The British-Ukrainian writer, who died last month, won the prize’s 25th-anniversary Vintage Bollinger award for 2005 novel A Short History of Tractors in Ukrainian, while Rosanna Pike took this year’s prize for A Little Trickerie
British-Ukrainian writer Marina Lewycka has posthumously been named the winner of the Vintage Bollinger prize, a winner-of-winners award marking the 25th anniversary of the Bollinger Everyman Wodehouse prize for comic fiction.

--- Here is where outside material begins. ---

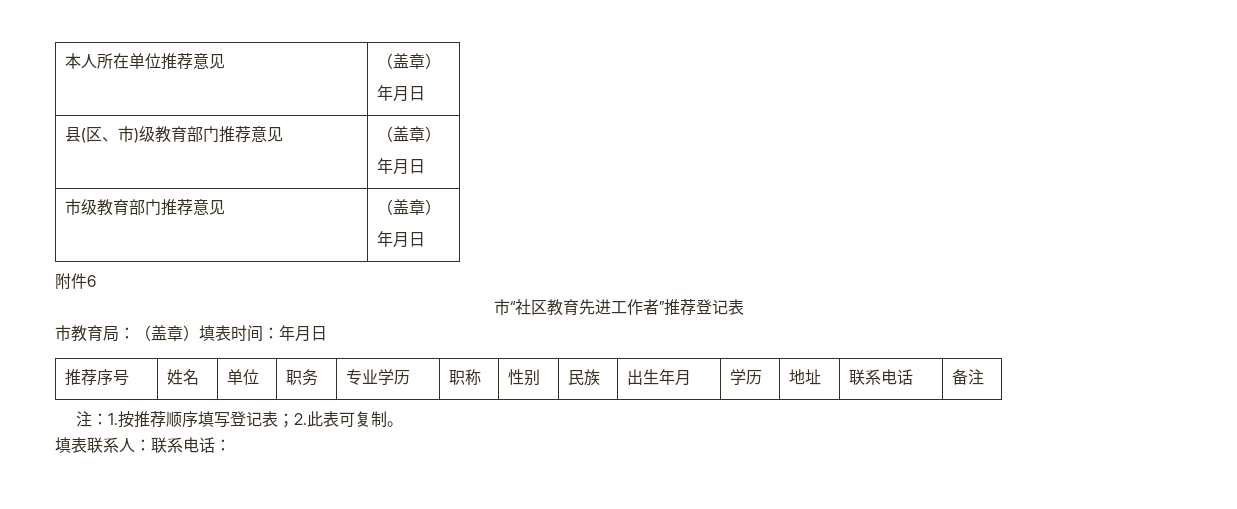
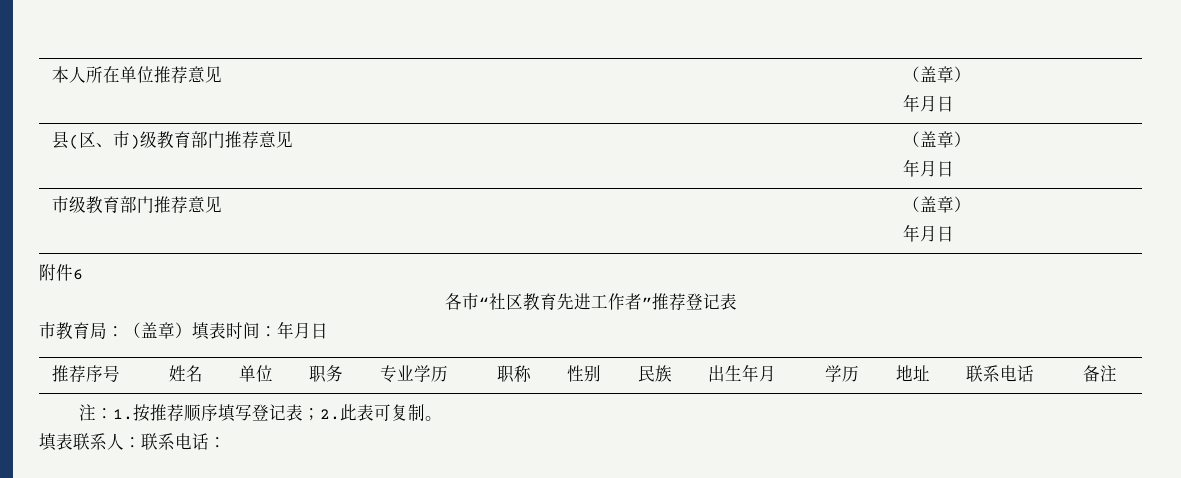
(96, 281) none -> [444,293,462,310] 各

The decision to award her the prize was made the day before she died, aged 79, last month following a long illness, said judging chair Peter Florence.
The author won the award for her 2005 novel A Short History of Tractors in Ukrainian, a family drama described by Vintage Bollinger judge Claudia Winkleman as “laugh out loud funny, utterly original and also deeply moving”. At the time of publication, the book was longlisted for the Man Booker prize and shortlisted for the Orange prize, now the Women’s prize for fiction.
Lewycka’s partner, Donald Sassoon, and daughter, Sonia Lewycka, accepted the award on the writer’s behalf at a ceremony held in Westminster on Monday evening.
The event also saw Rosanna Pike take home the 2025 award for her novel A Little Trickerie, for which she wins a pig being named after her book, a jeroboam and case of Bollinger Special Cuvée, and the complete set of the Everyman’s Library PG Wodehouse collection.